TL;DR

A module directory inside your live repo is a convenience that becomes a liability within six months. Separate repos, separate release cycles: version your modules with semantic-release git tags, gate every change with terraform fmt (not validate — more on why), auto-generate docs with terraform-docs, and scan for misconfigurations with Trivy or tfsec. Consumers pin to a tag. Dependabot opens PRs when new versions drop. The whole lifecycle runs identically on GitHub Actions and GitLab CI.

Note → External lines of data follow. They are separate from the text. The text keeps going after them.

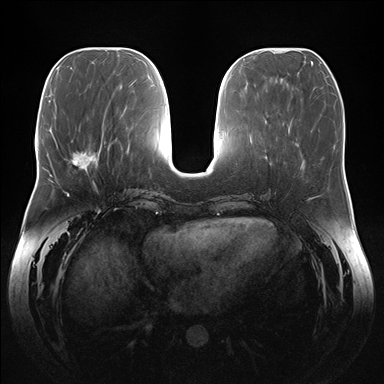
Breast MRI (dynamic contrast-enhanced), one axial slice. Slice 61 of 176 in the series (ordered by position). Dynamic contrast-enhanced series, time point 2 of 7 at this slice position (early post-contrast). 1.5 T. TE 1.5 ms, TR 4.1 ms. 384 × 384 image matrix, field of view 380 × 380 mm. Female patient.
Outlined on this slice (semi-automatically segmented with operator editing):
- enhancing-tissue mask used for the functional tumour volume (all voxels passing the contrast-enhancement thresholds inside the analysis volume; usually the tumour): box from (x=66, y=152) to (x=98, y=170) px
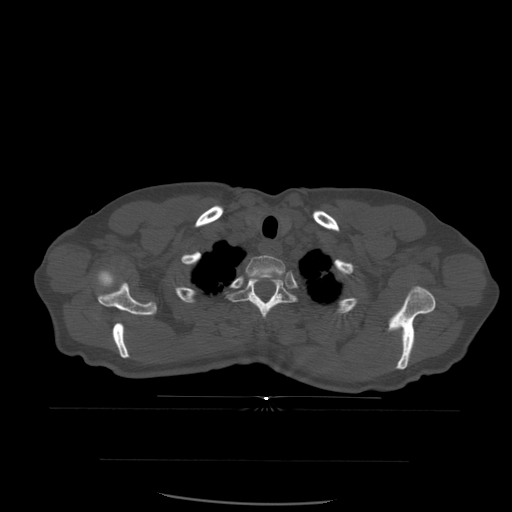
CT including the spine, one axial slice. Bone window (W 1800 / L 400 HU). 512 × 512 image matrix, field of view 392 × 392 mm. Patient age 48 years. Case-level facts recorded for this patient, not image findings: primary cancer: lung; vertebrae with lytic lesions (as recorded): T11.
Structures marked on this image (semi-automatically segmented with operator editing):
- T1 vertebra: box from (x=248, y=255) to (x=286, y=295) px
- T2 vertebra: (x=227, y=273)–(x=297, y=321)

The modules/ directory inside the live repo

Every team starts there. One repo, easy to clone, modules live next to the environments that consume them. I did it too.

By month three, the module changes and live deployments were mixed in the same PR. You couldn’t tell from the git log whether a change was a module refactor or an environment configuration tweak. You couldn’t pin consumers to a stable version because there was no version — the module was just a directory you pointed at with a relative path. And you definitely couldn’t test the module independently, because it was coupled to the provider configuration of whatever environment was co-located with it.

The fix is obvious once you’ve felt the pain: modules in their own repository, released on their own cadence, consumed via pinned git tags.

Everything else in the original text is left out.